When Kyle Kurzner was a high school student at Gulliver Preparatory School in Miami, a speaker visited his class to describe Haiti's desperate conditions after a series of hurricanes and tropical storms hit the impoverished Caribbean nation in 2008.
The students rallied to contribute food, diapers and other supplies, but they wondered what else they could do. "We could give food and bottled water, but we wanted to give something special," Kurzner said.
Sherman Humphrey, southeast regional manager of child sponsorship for Friends of the Orphans in Miami, told them the places in Haiti where his group operated needed clean drinking water.
On his wish list was a water filtration device that could be used as an emergency water source. It should be portable, run off renewable energy and be constructed of materials that wouldn't need to be constantly replaced.
So the students formed a research and design team and got to work. They built a solar-powered filtration device using steel parts coated to prevent rot and rust. A barrel split in two by a piece of plexiglass contains bio-balls to remove large particles like leaves, a string filter for removing sand and an ultraviolet bulb that destroys viruses and bacteria.
"We kept it really low-maintenance as far as cost because they really don't have many resources there," said Kurzner.
Most Haitians have access to water through a city-provided cistern system that sells water by the bucket for 5 to 10 cents -- a hefty sum for a Haitian who lives on less than $1 a day, said Humphrey. Another option -- small sand filters -- need to be cleaned on a weekly basis, he added.
The students' device was sent to Haiti around the first of the year and is operating at a facility for 450 orphaned and abandoned children in the town of Kenscoff, said Humphrey.

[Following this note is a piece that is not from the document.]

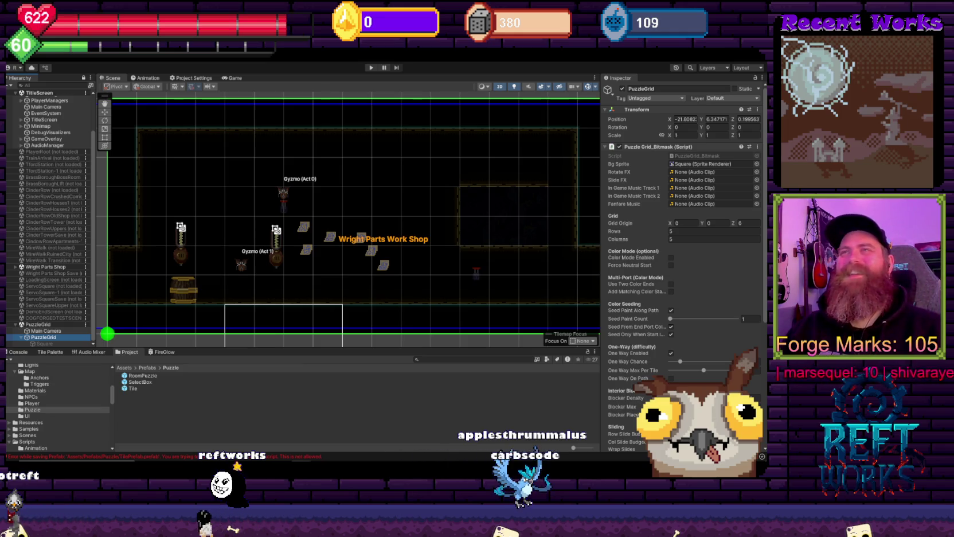
scroll(40, 259, "up", 2)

"My guess is it would have cost us $5,000 to $7,000 to buy something like it," he said.
About a month ago, the ultraviolet light bulb used to kill off bacteria in the tank burned out, and the six team members -- now college students -- brainstormed solutions. A new bulb was sent and installed last week.
According to Humphrey, his organization has plans to develop similar products and improve the current device to make it lighter and more mobile. "Eventually, we would like to set one up at each of our community schools so these areas wouldn't be reliant on the city's cistern water," he said.
Kurzner, who's now a mechanical engineering student at the University of Central Florida, said the project was a learning experience. "I think we came up with a great temporary solution," he said. "Hopefully, we'll have long-term communication with them because Haiti is not doing well in any way, shape or form."